_WORK ORDER_
Compute how many lines in the data below hold the word "down", then report that number with nothing else.

_EXCERPTED RECORDS_
====================

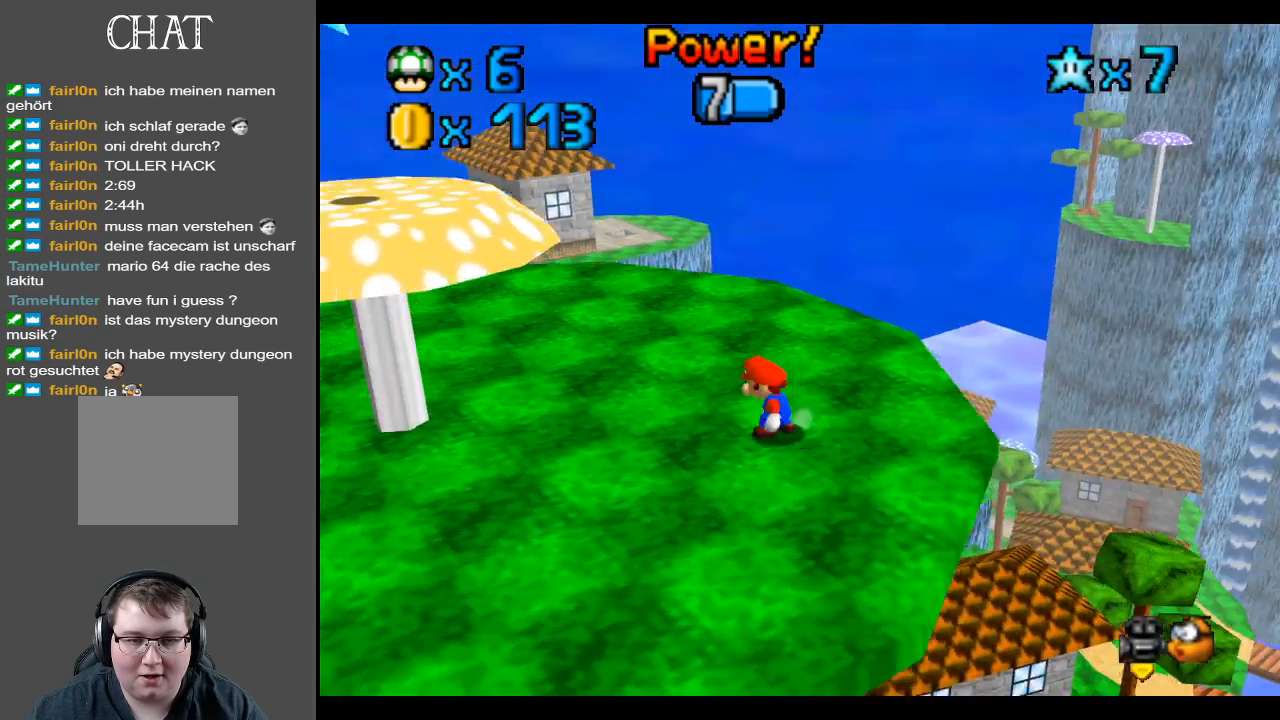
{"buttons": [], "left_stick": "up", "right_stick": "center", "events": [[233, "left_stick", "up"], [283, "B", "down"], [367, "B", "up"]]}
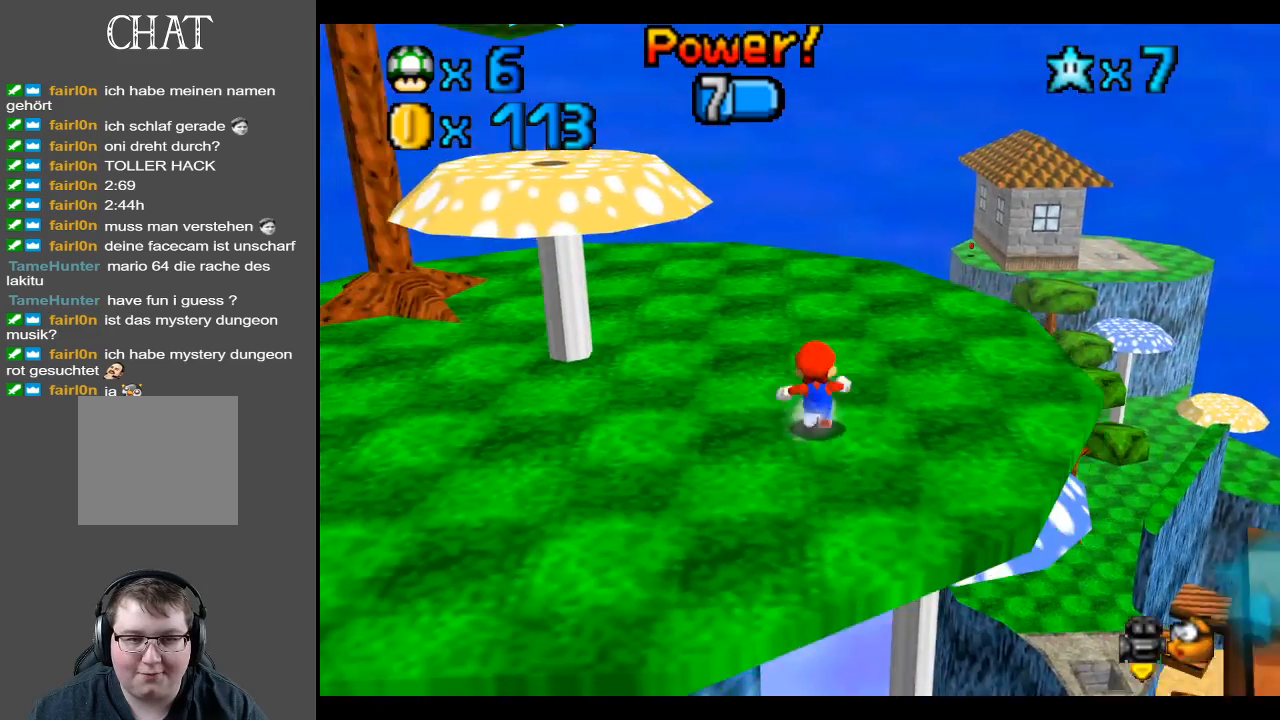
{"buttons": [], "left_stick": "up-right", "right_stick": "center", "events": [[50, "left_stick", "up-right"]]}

====================

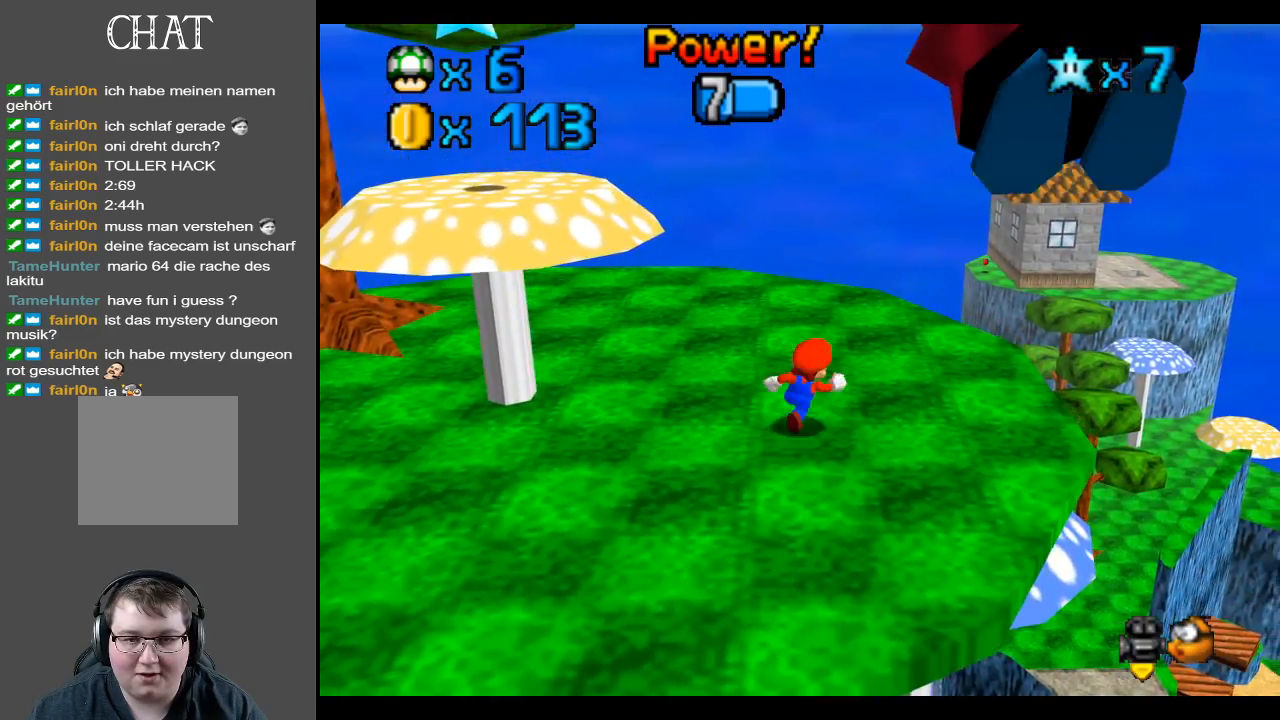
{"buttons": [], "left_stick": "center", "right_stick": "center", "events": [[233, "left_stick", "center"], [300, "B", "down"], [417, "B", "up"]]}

====================

_EXERCISE RESULT_
2